The following condition report is provided by Sarah Walden who is an external specialist and not an employee of Sotheby's: This painting has had a careful recent lining, which has preserved the texture well, with a loose canvas back cloth. The strong stretcher is comparatively recent and not typically Spanish. The old narrow stretcher bar lines can be seen, with a fairly marked, if even, craquelure within the main painting. This seems to have aged without any sign of intervention over time, although with gradually increasing brittleness. Small flakes were lost along the stretcher bar lines and scattered minute retouched lost flakes are visible under ultra violet light in many places, with a slightly wider cluster of retouched flakes on the table between the fruit at lower right and in the darks above and around the quinces at upper right. A minor little tear has been retouched in the top left corner with small group of retouched flakes at the lower left edge. The restoration has been discreet and uninvasive, preserving the unusual power of the painting to survive seemingly almost undisturbed. This report was not done under laboratory conditions.
"This lot is offered for sale subject to Sotheby's Conditions of Business, which are available on request and printed in Sotheby's sale catalogues. The independent reports contained in this document are provided for prospective bidders' information only and without warranty by Sotheby's or the Seller."

Catalogue Note

It is perhaps surprising that the authorship of this highly original and distinctive still life continues to elude scholars.

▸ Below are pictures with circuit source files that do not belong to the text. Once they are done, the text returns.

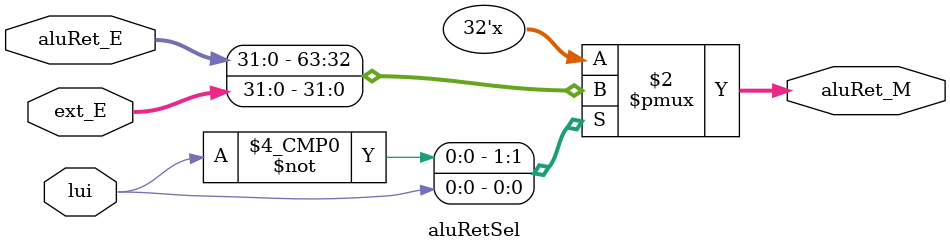
<source format=v>
module writeASel(
		input [4:0] rt,
		input [4:0] rd,
		input [1:0] regDst,
		output reg [4:0] WA
    );
		always@(*)begin
			case(regDst)
			0:begin
				WA=rt;
			end
			1:begin
				WA=rd;
			end
			2:begin
				WA=5'b11111;
			end
			default:begin
				WA=WA;
			end
			endcase
		end
endmodule

module aluDSel(
		input [31:0] rtData,
		input [31:0] imm32,
		input aluSrc,
		output [31:0] aluDataB
);
		assign aluDataB=(aluSrc)?imm32:rtData;
endmodule

module writeDSel(
	input [31:0] aluOut,
	input [31:0] dmRd,
	input [31:0] lui_ext,
	input [31:0] pcPlus8,
	input [1:0] memToReg,
	output reg [31:0] writeD
);
	always@(*)begin
		case(memToReg)
			2'b00:begin
				writeD=aluOut;
			end
			2'b01:begin
				writeD=dmRd;
			end
			2'b10:begin
				writeD=lui_ext;
			end
			2'b11:begin
				writeD=pcPlus8;
			end
			default:begin
				writeD=0;
			end
		endcase
	end
endmodule


module aluRetSel(
	input lui,
	input [31:0] ext_E,
	input [31:0] aluRet_E,
	output reg [31:0] aluRet_M 
);
	always@(*) begin
		case(lui)
			0:aluRet_M=aluRet_E;
			1:aluRet_M=ext_E;
			default:aluRet_M=aluRet_E;
		endcase
	end
endmodule

</source>
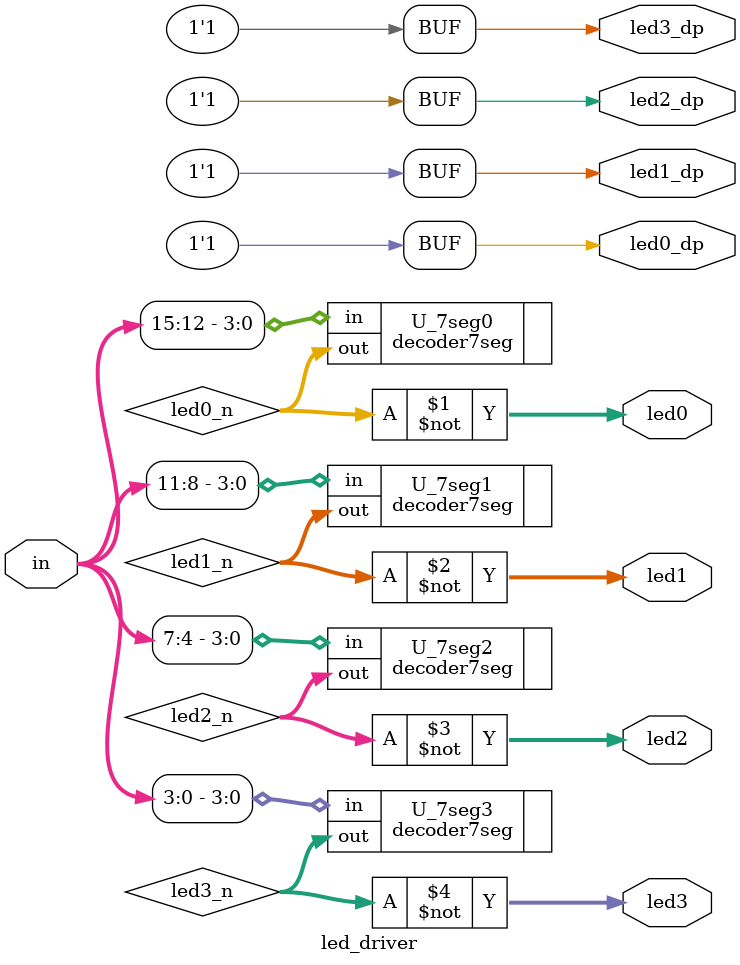
<source format=sv>

module led_driver
    (
    input  logic [15:0] in,

    output logic [6:0] led0,
    output logic       led0_dp,
    output logic [6:0] led1,
    output logic       led1_dp,
    output logic [6:0] led2,
    output logic       led2_dp,
    output logic [6:0] led3,
    output logic       led3_dp
    );

    logic [6:0] led0_n, led1_n, led2_n, led3_n;

    decoder7seg U_7seg0 (.in(in[15:12]), .out(led0_n[0:6]));
    decoder7seg U_7seg1 (.in(in[11:8]),  .out(led1_n[0:6]));
    decoder7seg U_7seg2 (.in(in[7:4]),   .out(led2_n[0:6]));
    decoder7seg U_7seg3 (.in(in[3:0]),   .out(led3_n[0:6]));

    assign led0 = ~led0_n;
    assign led0_dp = 1'b1;
    assign led1 = ~led1_n;
    assign led1_dp = 1'b1;
    assign led2 = ~led2_n;
    assign led2_dp = 1'b1;
    assign led3 = ~led3_n;
    assign led3_dp = 1'b1;

endmodule

</source>
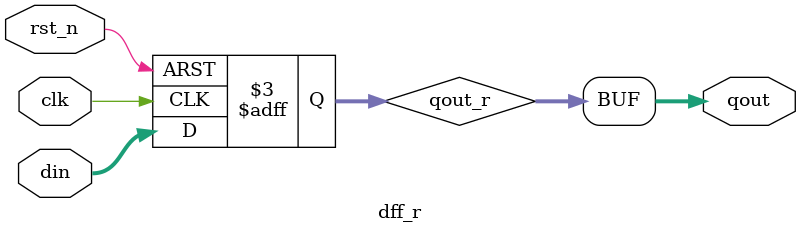
<source format=sv>

module dff_lrs # (
	parameter DW = 32
) (

	input 		lden,
	input [DW-1:0] 	din,
	output [DW-1:0] qout,
	// clock
	input		clk,
	input		rst_n
);
reg [DW-1:0] qout_r;

always@(posedge clk or negedge rst_n)
begin : dff_lrs_proc
	if (rst_n == 1'b0) begin
		qout_r <= {DW{1'b1}};
	end
	else if (lden == 1'b1) begin
		qout_r <= #1 din;
	end
end
assign qout = qout_r;

`ifndef FPGA_SOURCE
`ifndef DISABLE_SV_ASSERTION

xchecker # (
	.DW(1)
) xchecker_lrs (
	.i_dat	(lden),
	.clk	(clk)
);
`endif
`endif
endmodule

// ====================
// dff_lr : 
//	Description:
//		Default reset value is 0 with load enable
// ====================
module dff_lr # (
	parameter DW = 32
) (

	input 		lden,
	input [DW-1:0] 	din,
	output [DW-1:0] qout,
	// clock
	input		clk,
	input		rst_n
);
reg [DW-1:0] qout_r;

always@(posedge clk or negedge rst_n)
begin : dff_lr_proc
	if (rst_n == 1'b0) begin
		qout_r <= {DW{1'b0}};
	end
	else if (lden == 1'b1) begin
		qout_r <= #1 din;
	end
end
assign qout = qout_r;

`ifndef FPGA_SOURCE
`ifndef DISABLE_SV_ASSERTION

xchecker # (
	.DW(1)
) xchecker_lr (
	.i_dat	(lden),
	.clk	(clk)
);
`endif
`endif
endmodule

// ====================
// dff_l : 
//	Description:
//		no reset with load enable
// ====================
module dff_l # (
	parameter DW = 32
) (

	input 		lden,
	input [DW-1:0] 	din,
	output [DW-1:0] qout,
	// clock
	input		clk
);
reg [DW-1:0] qout_r;

always@(posedge clk)
begin : dff_l_proc
	if (lden == 1'b1) begin
		qout_r <= #1 din;
	end
end
assign qout = qout_r;

`ifndef FPGA_SOURCE
`ifndef DISABLE_SV_ASSERTION

xchecker # (
	.DW(1)
) xchecker_lr (
	.i_dat	(lden),
	.clk	(clk)
);
`endif
`endif
endmodule
// ====================
// dff_rs : 
//	Description:
//		Default reset value is 1
// ====================
module dff_rs # (
	parameter DW = 32
) (

	input [DW-1:0] 	din,
	output [DW-1:0] qout,
	// clock
	input		clk,
	input		rst_n
);
reg [DW-1:0] qout_r;

always@(posedge clk or negedge rst_n)
begin : dff_lrs_proc
	if (rst_n == 1'b0) begin
		qout_r <= {DW{1'b1}};
	end
	else begin
		qout_r <= #1 din;
	end
end
assign qout = qout_r;

`ifndef FPGA_SOURCE
`ifndef DISABLE_SV_ASSERTION

`endif
`endif
endmodule

// ====================
// dff_r : 
//	Description:
//		Default reset value is 0
// ====================
module dff_r # (
	parameter DW = 32
) (

	input [DW-1:0] 	din,
	output [DW-1:0] qout,
	// clock
	input		clk,
	input		rst_n
);
reg [DW-1:0] qout_r;

always@(posedge clk or negedge rst_n)
begin : dff_lr_proc
	if (rst_n == 1'b0) begin
		qout_r <= {DW{1'b0}};
	end
	else  begin
		qout_r <= #1 din;
	end
end
assign qout = qout_r;

`ifndef FPGA_SOURCE
`ifndef DISABLE_SV_ASSERTION

`endif
`endif
endmodule


</source>
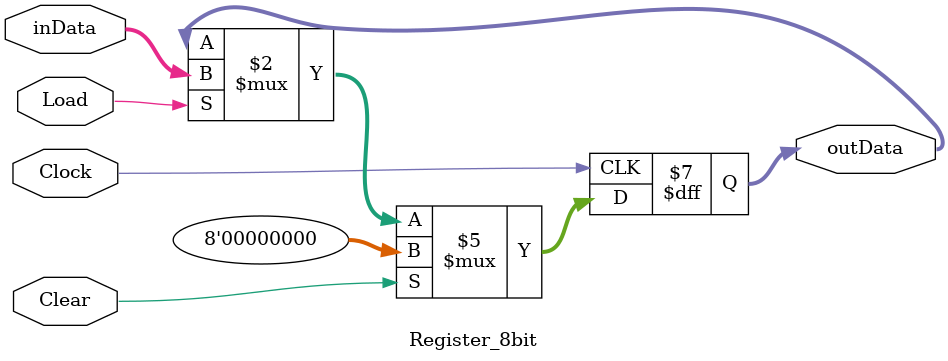
<source format=v>
module Register_8bit(Load,Clear,Clock,inData,outData);

input Load,Clear,Clock ;
input [7:0]	inData ;
output reg [7:0] outData;

always@(posedge Clock)
begin
	if (Clear)
		outData <= 8'd0;
	else if (Load)
		outData <= inData;
end		
endmodule
</source>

When acquired by the present owner in around 2000 the picture was given to the enigmatic figure of Francisco de Burgos Mantilla, by whom only one signed work is known, A Still life with Dried Fruit, today in the Yale University Art Gallery.1 Yet whilst the Yale picture is characterised by a softness to the modelling and diffused lighting, closely associated with the work of Velázquez, the present picture is firmly rooted in the tradition of Caravaggio, with strong geometric forms starkly lit by dramatic light falling across the scene from left to right, defining the shapes and surface texture of the fruit to create a heightened sense of realism.

 

One of the most striking aspects of the picture is the unusually narrow palette employed by the artist, which accentuates further the role of the lighting within the scene and in this respect shares close affinities with the still lifes produced in Seville by Francisco de Zurbarán, and especially his son Juan. The restricted palette and dramatic use of light can be compared directly, for example, to Juan de Zurbarán’s Still Life of Quinces, Grapes, Figs and Plums today in a private collection, Paris, yet whilst the latter’s still lifes are observed directly from the front, here the artist has adopted a high viewpoint and shows the objects arranged on a table top tilted forwards, much in the Flemish tradition of the likes of Osaias Beert.2

 

Although no still lifes by Caravaggio are known to have arrived in Spain, the artist’s innovative style was introduced there early on through the work of his close followers, such as Luca Forte (many of whose still lifes are recorded in contemporary Spanish collections of the day), and Giovanni Battista Crescenzi, Marquis de la Torre, a patron and artist in his own right who actively promoted the style of Caravaggio following his arrival in Spain.

 

 

1. W.B. Jordan, Spanish Still Life in the Golden Age, exhibition catalogue, Fort Worth 1985, pp.198-199, reproduced plate 36.

2. See O. Delenda, Francisco de Zurbarán, vol. II, Madrid 2010, p. 280, no. JX-9, reproduced.